You decide to throw him away with the discarded salmon skin. Lifting him is like lifting a pile of leaves, so light, the weight of unimportance. When he falls into the dumpster, the salmon scraps cling to him, creating a monster, a giant, scaled and rotting beast. It lays there, breathing once more, hollow rasps that freeze you to the glittering patchwork of frozen concrete. The monster you have created speaks to you, telling you to undress and touch this and what does it taste like and please not to tell anyone this never and

The creature begins speaking to you in Japanese, delving further back into the old man’s past until he is young again, and the language is no longer slow with age but young and nubile, able to snap from his mouth and strike your face with physical force. Yet the words you are able to understand through the barriers of language and time: they are the same. Now and then align. He is undressing you with the poetics of a language he’s mastered, undressing all the boys who have worked under him. Before succumbing to the memories of the old man as you had when he was living, you approach the depths of the dumpster where he now resides and close the grate. He will no longer own you in this way, nor will he own anyone else. As you reach for the handle, one final glimpse burns itself into the recesses of your memory—eyes of ether, blind but full of the cruelest knowledge. Of your darkest secrets.

*

Inside the bar, a fly is drawn to the basin of sake that sits below the bug zapper attached to the ceiling. As its body explodes you look up at the underwhelming noise, wondering what will be there. But this is reality once more, and there is nothing, the bug has been dematerialized to wisps. There is no dramatic coda. There is nothing here for you any longer just as there is nothing but unending dark for the creature.

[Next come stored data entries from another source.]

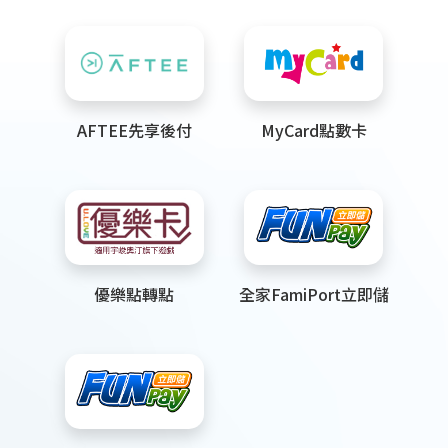
AFTEE先享後付
MyCard點數卡
優樂點轉點
全家FamiPort立即儲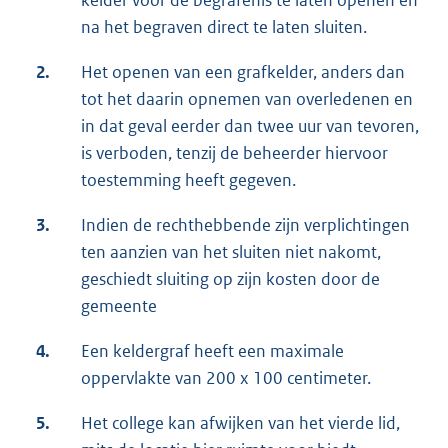
kelder voor de begrafenis te laten openen en
na het begraven direct te laten sluiten.
2.
Het openen van een grafkelder, anders dan
tot het daarin opnemen van overledenen en
in dat geval eerder dan twee uur van tevoren,
is verboden, tenzij de beheerder hiervoor
toestemming heeft gegeven.
3.
Indien de rechthebbende zijn verplichtingen
ten aanzien van het sluiten niet nakomt,
geschiedt sluiting op zijn kosten door de
gemeente
4.
Een keldergraf heeft een maximale
oppervlakte van 200 x 100 centimeter.
5.
Het college kan afwijken van het vierde lid,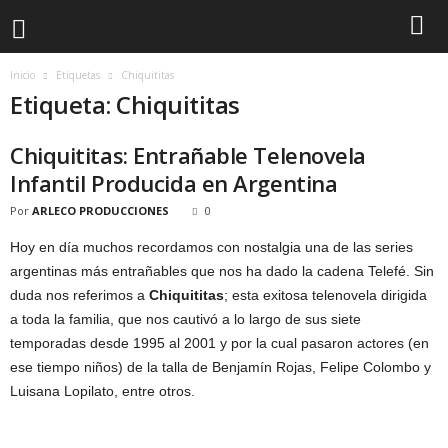
Inicio
Etiquetas
Chiquititas
Etiqueta: Chiquititas
Chiquititas: Entrañable Telenovela
Infantil Producida en Argentina
Por
ARLECO PRODUCCIONES
0
Hoy en día muchos recordamos con nostalgia una de las series
argentinas más entrañables que nos ha dado la cadena Telefé. Sin
duda nos referimos a
Chiquititas
; esta exitosa telenovela dirigida
a toda la familia, que nos cautivó a lo largo de sus siete
temporadas desde 1995 al 2001 y por la cual pasaron actores (en
ese tiempo niños) de la talla de Benjamín Rojas, Felipe Colombo y
Luisana Lopilato, entre otros.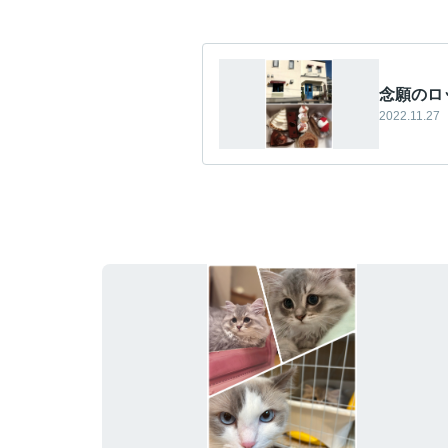
念願のロ
2022.11.27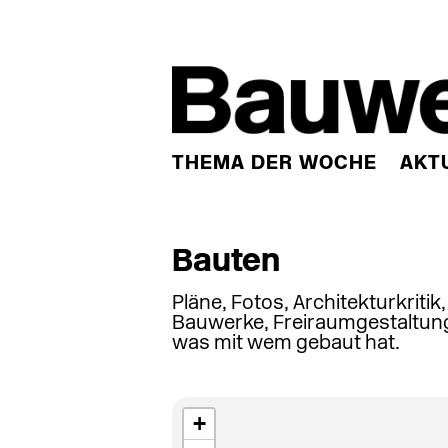
THEMA DER WOCHE
AKT
Bauten
Pläne, Fotos, Architekturkritik
Bauwerke, Freiraumgestaltung
was mit wem gebaut hat.
+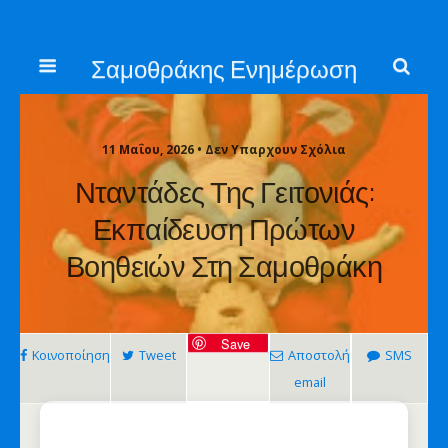
Σαμοθράκης Ενημέρωση
11 Μαΐου, 2026 • Δεν Υπαρχουν Σχόλια
Νταντάδες Της Γειτονιάς:
Εκπαίδευση Πρώτων
Βοηθειών Στη Σαμοθράκη
Save
Κοινοποίηση
Tweet
Αποστολή
SMS
email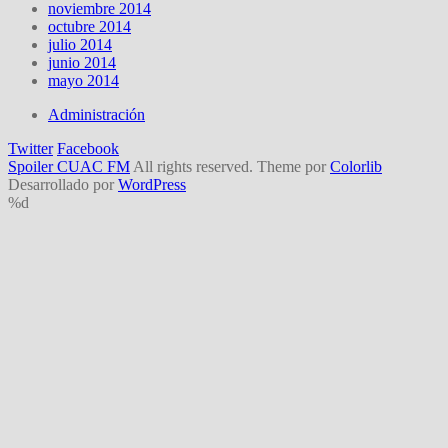
noviembre 2014
octubre 2014
julio 2014
junio 2014
mayo 2014
Administración
Twitter
Facebook
Spoiler CUAC FM
All rights reserved. Theme por
Colorlib
Desarrollado por
WordPress
%d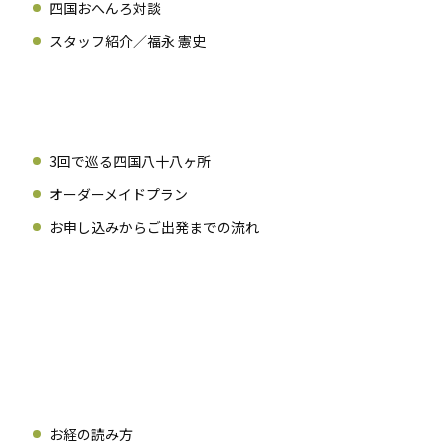
四国おへんろ対談
スタッフ紹介／福永 憲史
3回で巡る四国八十八ヶ所
オーダーメイドプラン
お申し込みからご出発までの流れ
」
お経の読み方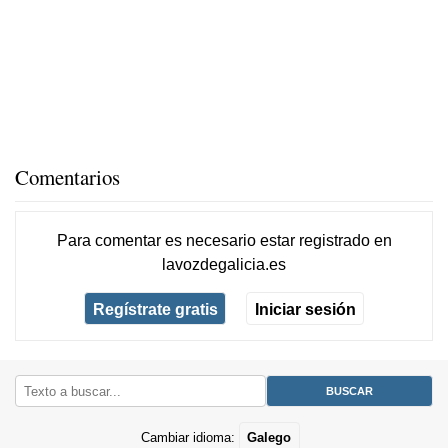
Comentarios
Para comentar es necesario
estar registrado
en
lavozdegalicia.es
Regístrate gratis
Iniciar sesión
Cambiar idioma:
Galego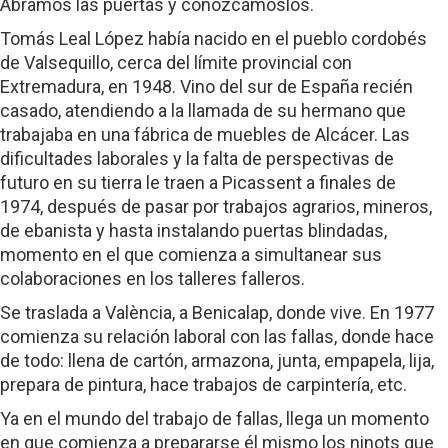
Abramos las puertas y conozcámoslos.
Tomás Leal López había nacido en el pueblo cordobés
de Valsequillo, cerca del límite provincial con
Extremadura, en 1948. Vino del sur de España recién
casado, atendiendo a la llamada de su hermano que
trabajaba en una fábrica de muebles de Alcácer. Las
dificultades laborales y la falta de perspectivas de
futuro en su tierra le traen a Picassent a finales de
1974, después de pasar por trabajos agrarios, mineros,
de ebanista y hasta instalando puertas blindadas,
momento en el que comienza a simultanear sus
colaboraciones en los talleres falleros.
Se traslada a València, a Benicalap, donde vive. En 1977
comienza su relación laboral con las fallas, donde hace
de todo: llena de cartón, armazona, junta, empapela, lija,
prepara de pintura, hace trabajos de carpintería, etc.
Ya en el mundo del trabajo de fallas, llega un momento
en que comienza a prepararse él mismo los ninots que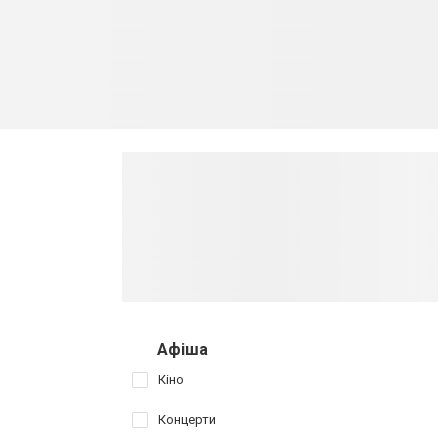
Афіша
Кіно
Концерти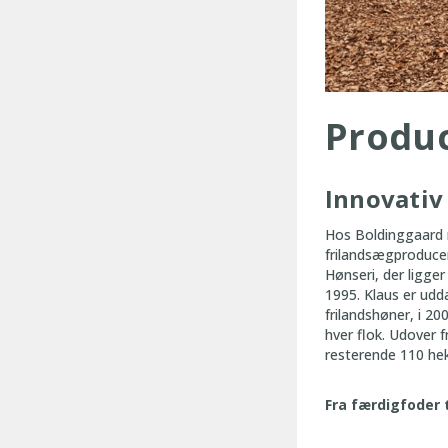
Produc
Innovativ
Hos Boldinggaard
frilandsægproduce
Hønseri, der ligge
1995. Klaus er ud
frilandshøner, i 2
hver flok. Udover 
resterende 110 hekt
Fra færdigfoder t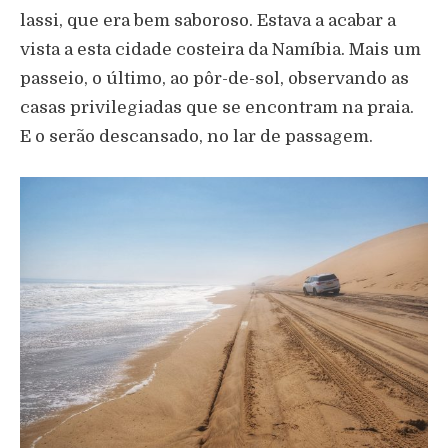
lassi, que era bem saboroso. Estava a acabar a
vista a esta cidade costeira da Namíbia. Mais um
passeio, o último, ao pôr-de-sol, observando as
casas privilegiadas que se encontram na praia.
E o serão descansado, no lar de passagem.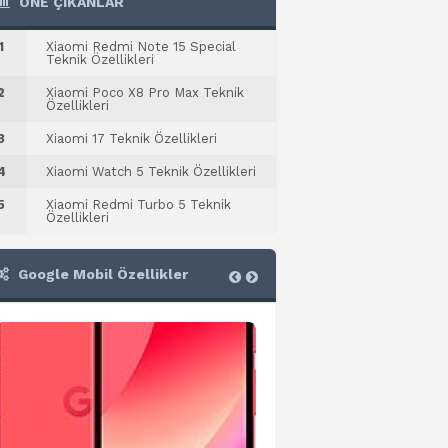
ÖNE ÇIKANLAR
1
Xiaomi Redmi Note 15 Special
Teknik Özellikleri
2
Xiaomi Poco X8 Pro Max Teknik
Özellikleri
3
Xiaomi 17 Teknik Özellikleri
4
Xiaomi Watch 5 Teknik Özellikleri
5
Xiaomi Redmi Turbo 5 Teknik
Özellikleri
Google Mobil Özellikler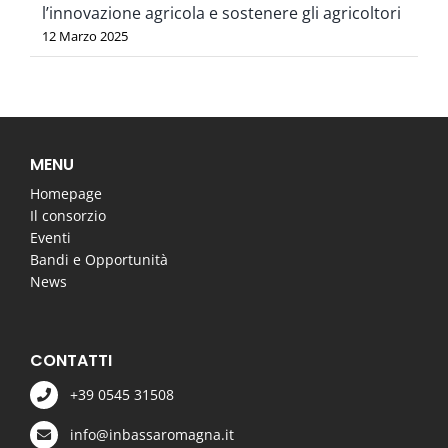
l’innovazione agricola e sostenere gli agricoltori
12 Marzo 2025
MENU
Homepage
Il consorzio
Eventi
Bandi e Opportunità
News
CONTATTI
+39 0545 31508
info@inbassaromagna.it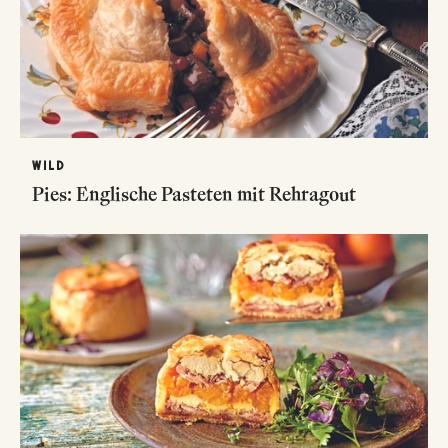
WILD
Pies: Englische Pasteten mit Rehragout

You finish starching the dividers, one last act of undeserved penance. When you are done, you take the JERUSALEM hat from the rung and flick off the lights. In the dark, the sushi bar looks serene, the floor clean, the cloth dividers hanging taut to the frame. The knives stacked and scoured in the breadbox under the cutting boards. You are done, you have arrived. The hat belongs to you now. You have championed it.